■ **Compito da svolgere**: Nel testo sulla danza, con che cosa Rizzo induce al pianto i danzatori?

■ **Testo estratto**:

★ ★ ★

Anche la Joie de Vivre di Bertozzi è possibile solo quando il corpo può essere ciò che è come corpo, cioè senza essere definito dalle nostre specificità. La danza diventa allora istanza di liberazione dalle forme con cui la società ci pensa: è un atto politico capace di disintegrare cosa pensiamo di dover essere. Anche nella performance di Rizzo il discorso è riproposto. Con Ultras Sleeping Dancing la coreografa propone un lavoro sulle condizioni limite in cui l’uomo si scontra con la propria tragica fragilità. Rizzo sceglie di far uscire del sangue dalla bocca dei danzatori o di indurli al pianto con degli stick alla canfora per liberarci da una dittatura dell’interiorità e dare alla percezione un valore assoluto: la sua è una tragedia senza tragedia! E davanti a queste scelte sceniche, a tratti stravaganti, la protesta del “non si capisce niente” non è ammissibile, avverte Tommasini: il punto infatti non è la comprensione dello spettacolo ma la possibilità percettiva del pubblico, la sua ricezione. «A teatro si vive un’esperienza, impagabile, non riducibile a dinamiche monetarie: un’esperienza per tutti!» Perchè, in fondo, anche il pensiero di un coreografo insegna all’uomo chi è, com’è fatto e per che cosa vive.

★ ★ ★

■ **Contenuto dei dati**:
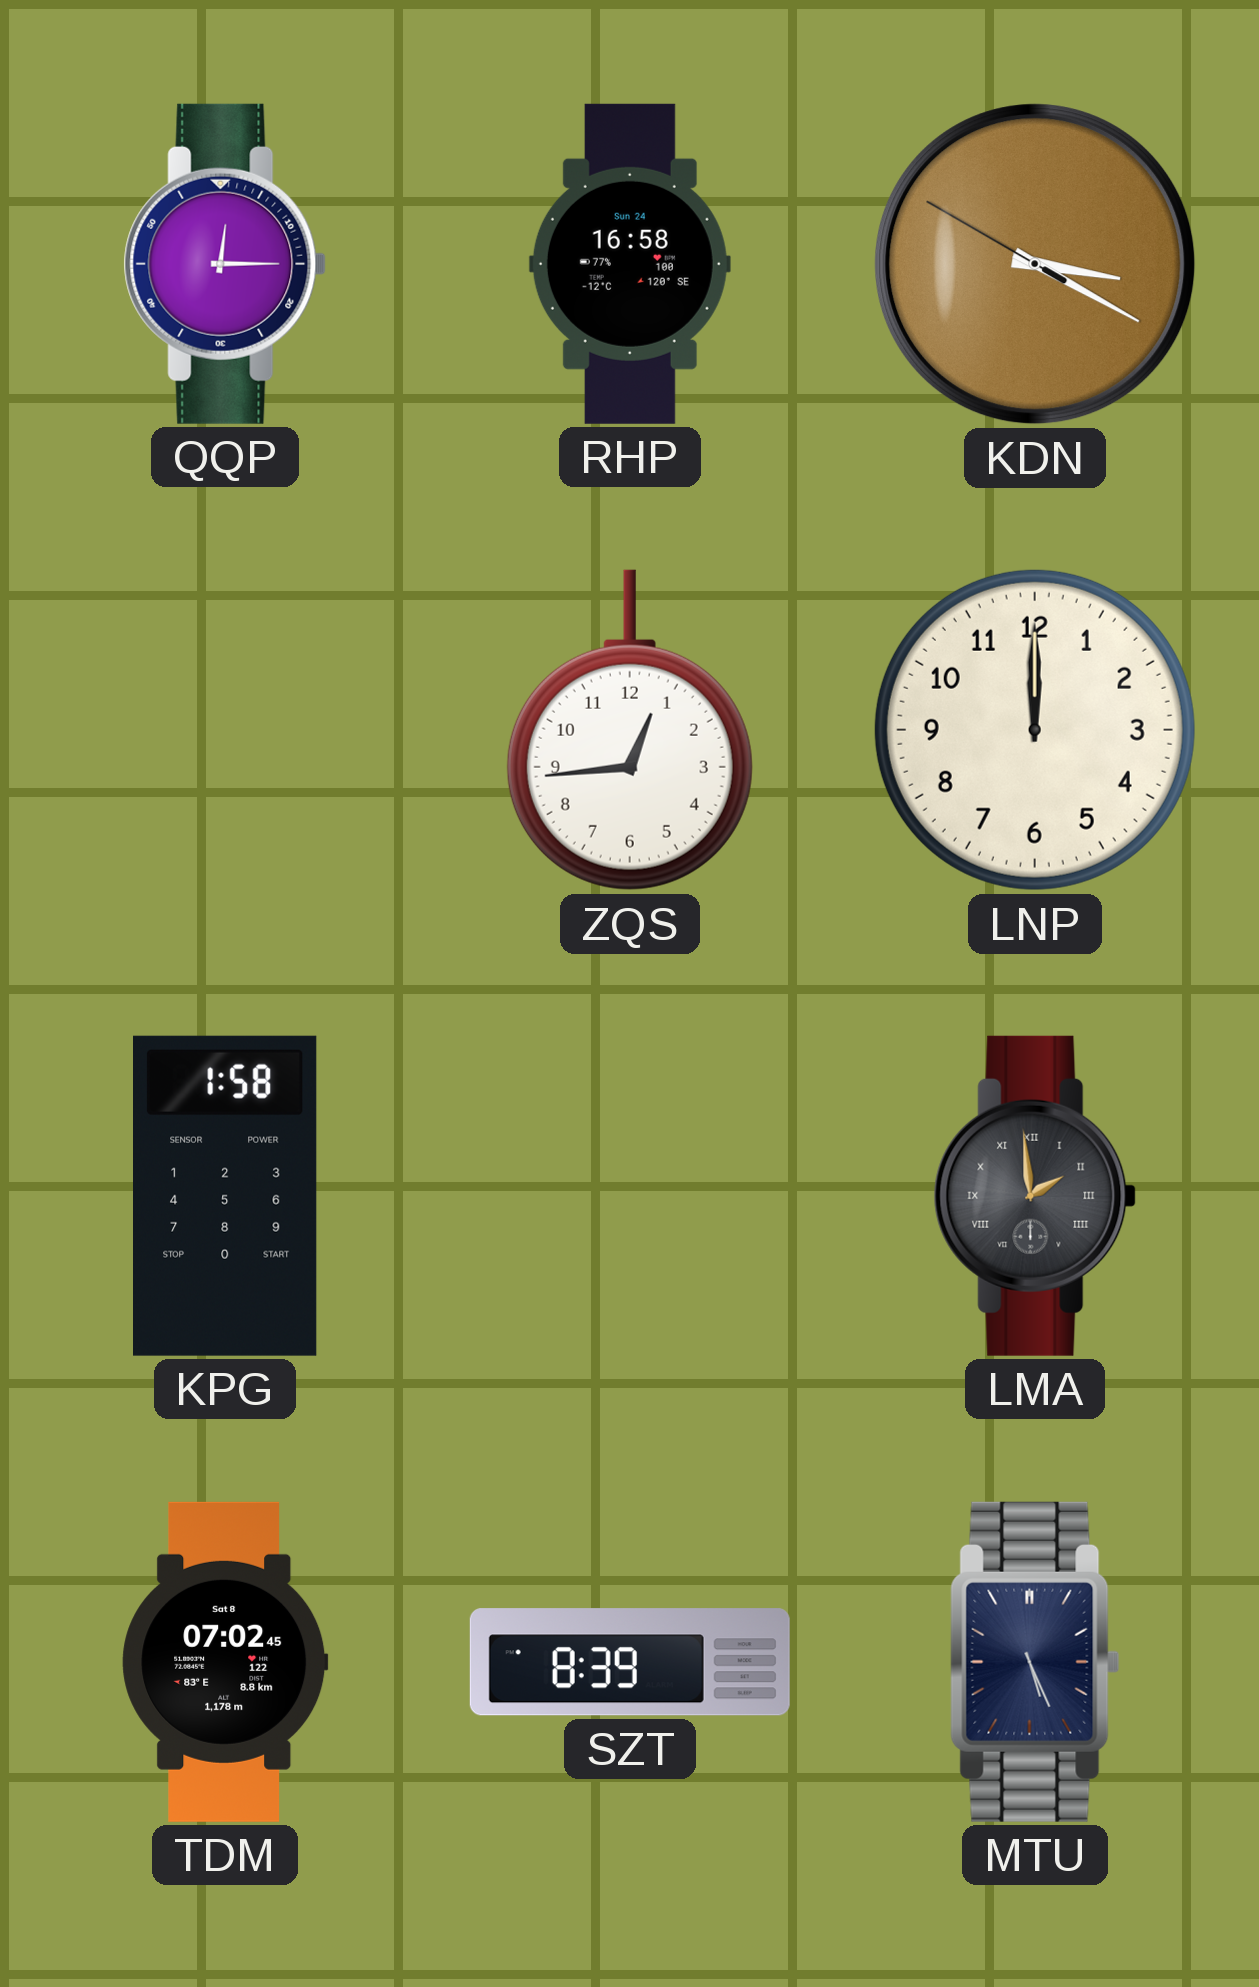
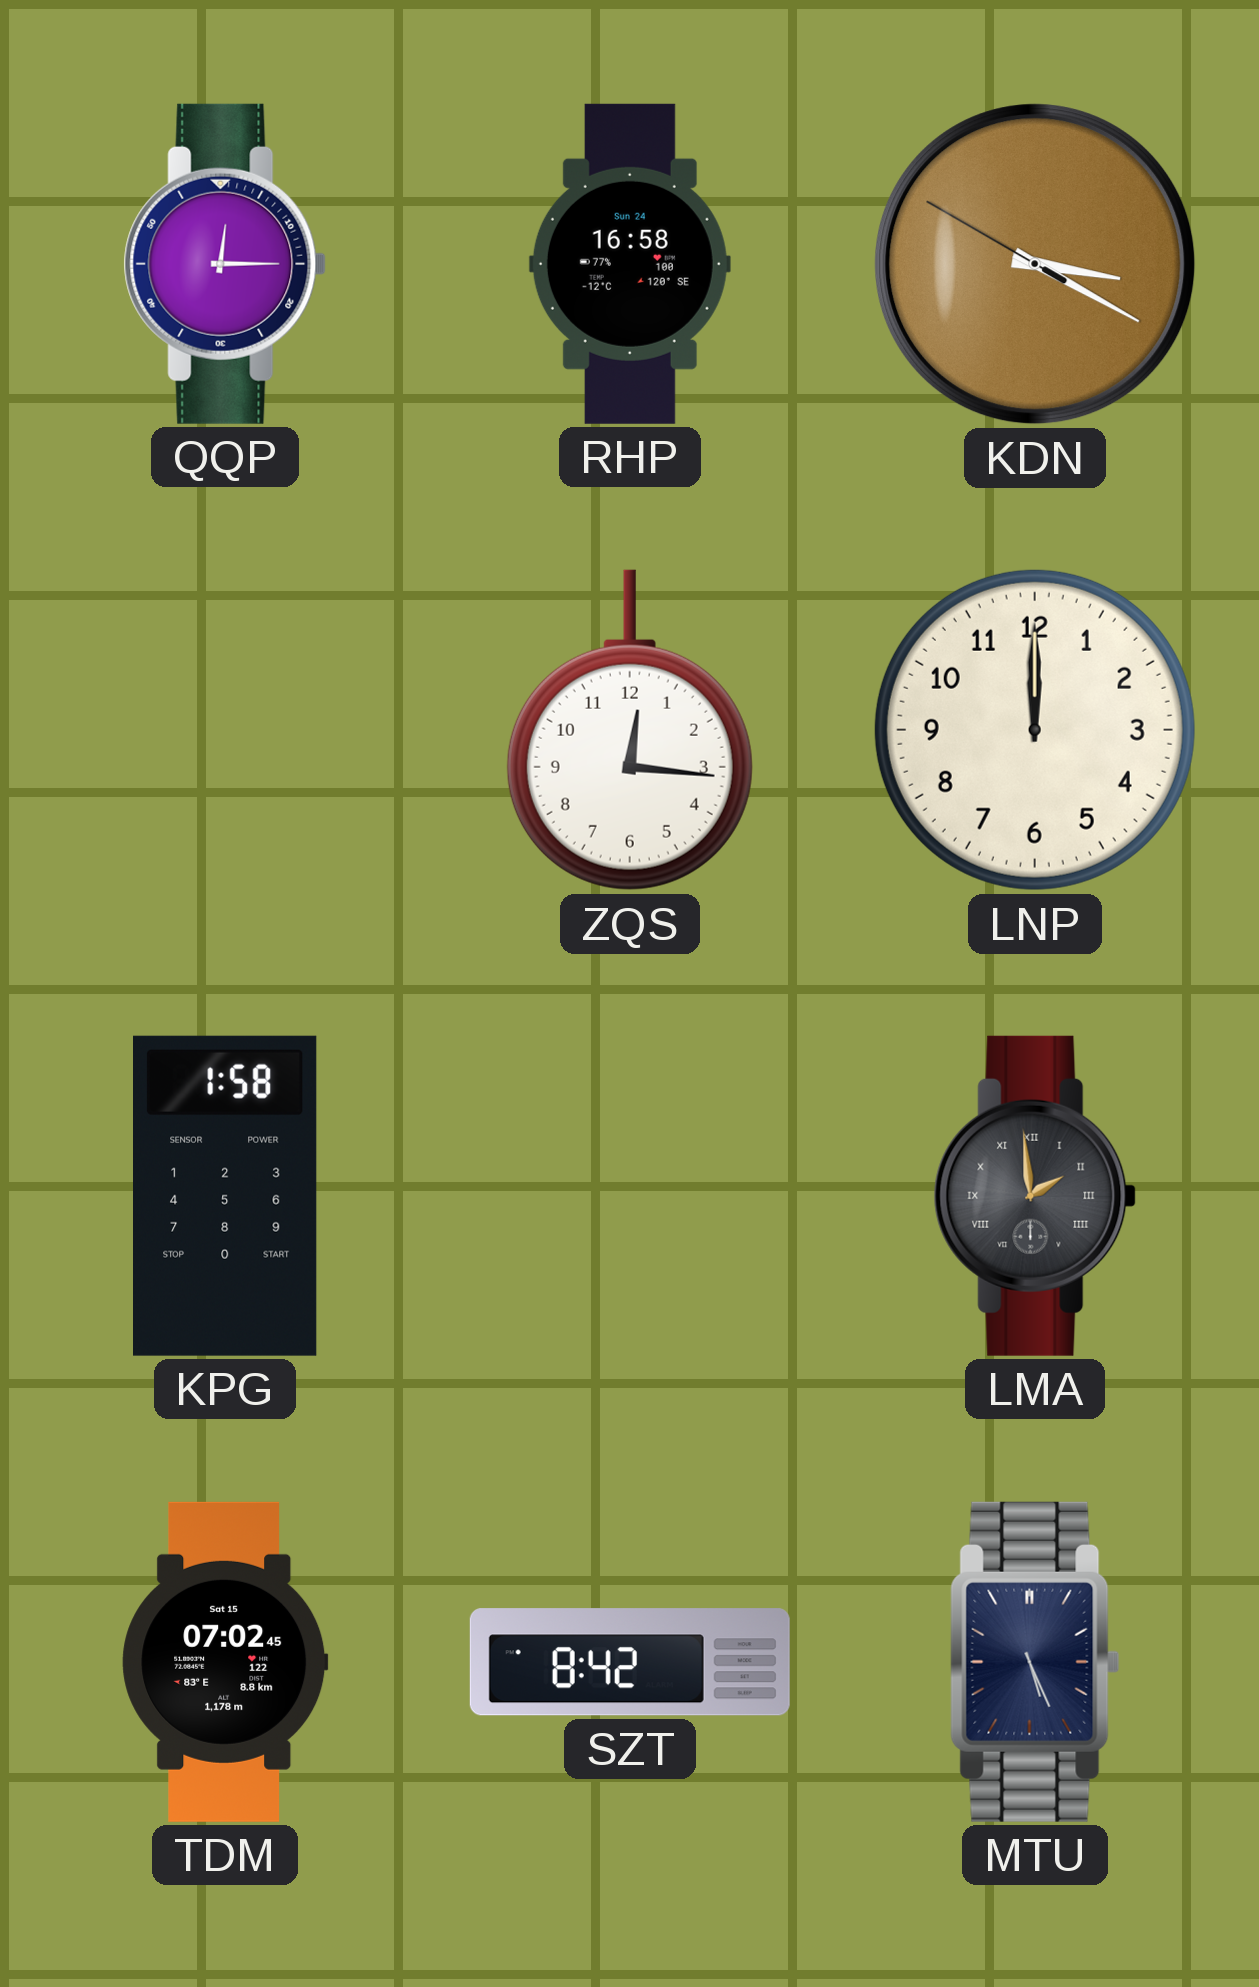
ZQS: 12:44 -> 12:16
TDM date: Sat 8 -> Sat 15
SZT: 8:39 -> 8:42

★ ★ ★

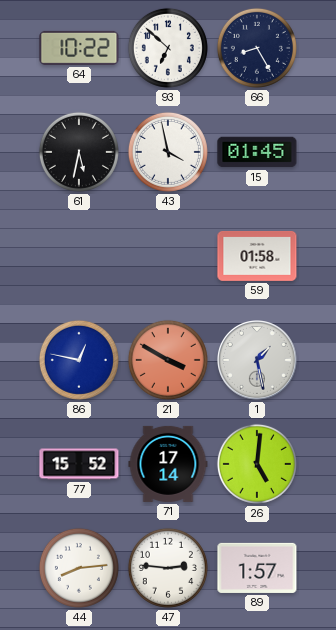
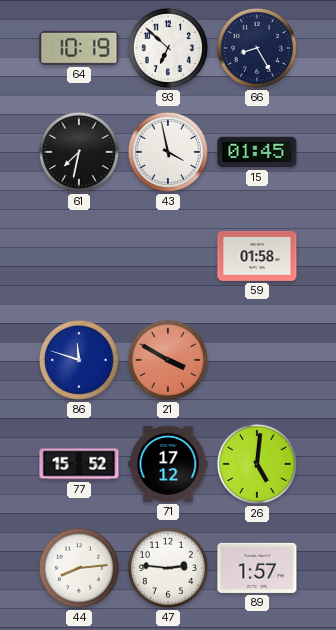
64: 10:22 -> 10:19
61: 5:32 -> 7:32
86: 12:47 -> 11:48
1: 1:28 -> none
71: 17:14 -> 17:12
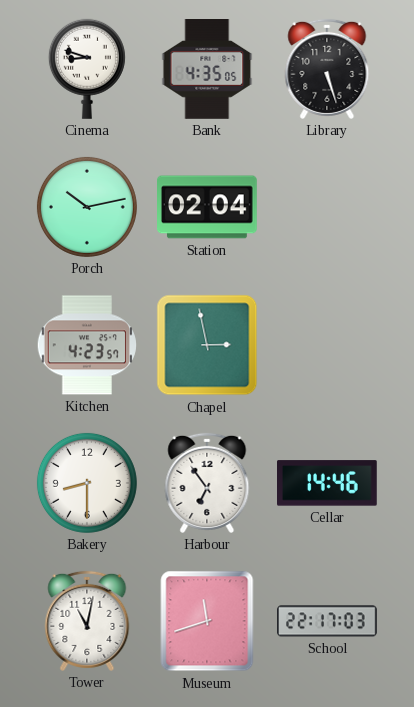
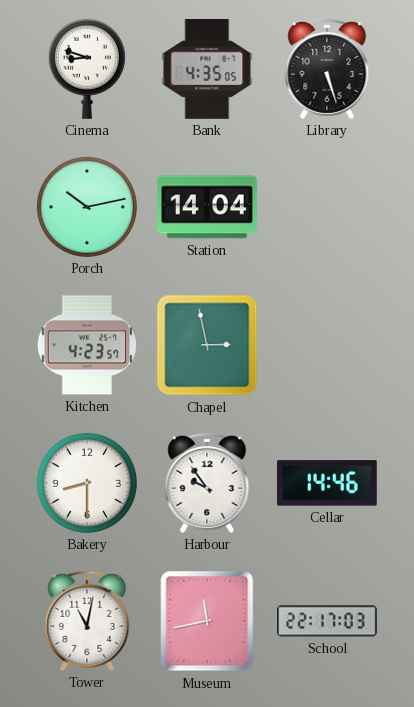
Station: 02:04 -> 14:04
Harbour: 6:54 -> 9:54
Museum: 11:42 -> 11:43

★ ★ ★

■ **La risposta**: Con degli stick alla canfora.